> [TASK DETAILS]: The response should consist of the records, reproduced exactly.

> [Source records]:

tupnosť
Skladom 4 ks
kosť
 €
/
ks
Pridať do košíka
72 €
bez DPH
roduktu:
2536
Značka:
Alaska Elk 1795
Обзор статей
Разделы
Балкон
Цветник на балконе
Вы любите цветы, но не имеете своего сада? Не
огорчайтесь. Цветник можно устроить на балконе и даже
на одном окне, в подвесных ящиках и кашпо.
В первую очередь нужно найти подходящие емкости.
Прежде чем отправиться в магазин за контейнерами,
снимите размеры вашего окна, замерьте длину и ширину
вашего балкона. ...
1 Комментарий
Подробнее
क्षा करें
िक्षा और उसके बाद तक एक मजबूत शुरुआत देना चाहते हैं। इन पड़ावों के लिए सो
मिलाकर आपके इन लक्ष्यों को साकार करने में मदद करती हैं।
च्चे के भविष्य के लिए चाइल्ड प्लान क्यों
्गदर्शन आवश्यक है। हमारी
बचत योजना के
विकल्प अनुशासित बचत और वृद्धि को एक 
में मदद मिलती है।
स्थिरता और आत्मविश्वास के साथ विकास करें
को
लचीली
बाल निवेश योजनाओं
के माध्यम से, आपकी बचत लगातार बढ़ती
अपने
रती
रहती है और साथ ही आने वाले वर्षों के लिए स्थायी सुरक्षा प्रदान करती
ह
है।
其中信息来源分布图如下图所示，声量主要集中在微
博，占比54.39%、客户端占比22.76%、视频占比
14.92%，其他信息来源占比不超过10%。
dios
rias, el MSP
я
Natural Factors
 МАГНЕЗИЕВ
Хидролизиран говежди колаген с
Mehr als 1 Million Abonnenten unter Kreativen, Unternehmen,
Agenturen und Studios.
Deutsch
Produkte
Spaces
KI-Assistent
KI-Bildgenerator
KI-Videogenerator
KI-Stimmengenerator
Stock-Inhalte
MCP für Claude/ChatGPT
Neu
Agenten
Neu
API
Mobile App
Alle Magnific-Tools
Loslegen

> [TASK ANSWER]:
tupnosť
Skladom 4 ks
kosť
 €
/
ks
Pridať do košíka
72 €
bez DPH
roduktu:
2536
Značka:
Alaska Elk 1795
Обзор статей
Разделы
Балкон
Цветник на балконе
Вы любите цветы, но не имеете своего сада? Не
огорчайтесь. Цветник можно устроить на балконе и даже
на одном окне, в подвесных ящиках и кашпо.
В первую очередь нужно найти подходящие емкости.
Прежде чем отправиться в магазин за контейнерами,
снимите размеры вашего окна, замерьте длину и ширину
вашего балкона. ...
1 Комментарий
Подробнее
क्षा करें
िक्षा और उसके बाद तक एक मजबूत शुरुआत देना चाहते हैं। इन पड़ावों के लिए सो
मिलाकर आपके इन लक्ष्यों को साकार करने में मदद करती हैं।
च्चे के भविष्य के लिए चाइल्ड प्लान क्यों
्गदर्शन आवश्यक है। हमारी
बचत योजना के
विकल्प अनुशासित बचत और वृद्धि को एक 
में मदद मिलती है।
स्थिरता और आत्मविश्वास के साथ विकास करें
को
लचीली
बाल निवेश योजनाओं
के माध्यम से, आपकी बचत लगातार बढ़ती
अपने
रती
रहती है और साथ ही आने वाले वर्षों के लिए स्थायी सुरक्षा प्रदान करती
ह
है।
其中信息来源分布图如下图所示，声量主要集中在微
博，占比54.39%、客户端占比22.76%、视频占比
14.92%，其他信息来源占比不超过10%。
dios
rias, el MSP
я
Natural Factors
 МАГНЕЗИЕВ
Хидролизиран говежди колаген с
Mehr als 1 Million Abonnenten unter Kreativen, Unternehmen,
Agenturen und Studios.
Deutsch
Produkte
Spaces
KI-Assistent
KI-Bildgenerator
KI-Videogenerator
KI-Stimmengenerator
Stock-Inhalte
MCP für Claude/ChatGPT
Neu
Agenten
Neu
API
Mobile App
Alle Magnific-Tools
Loslegen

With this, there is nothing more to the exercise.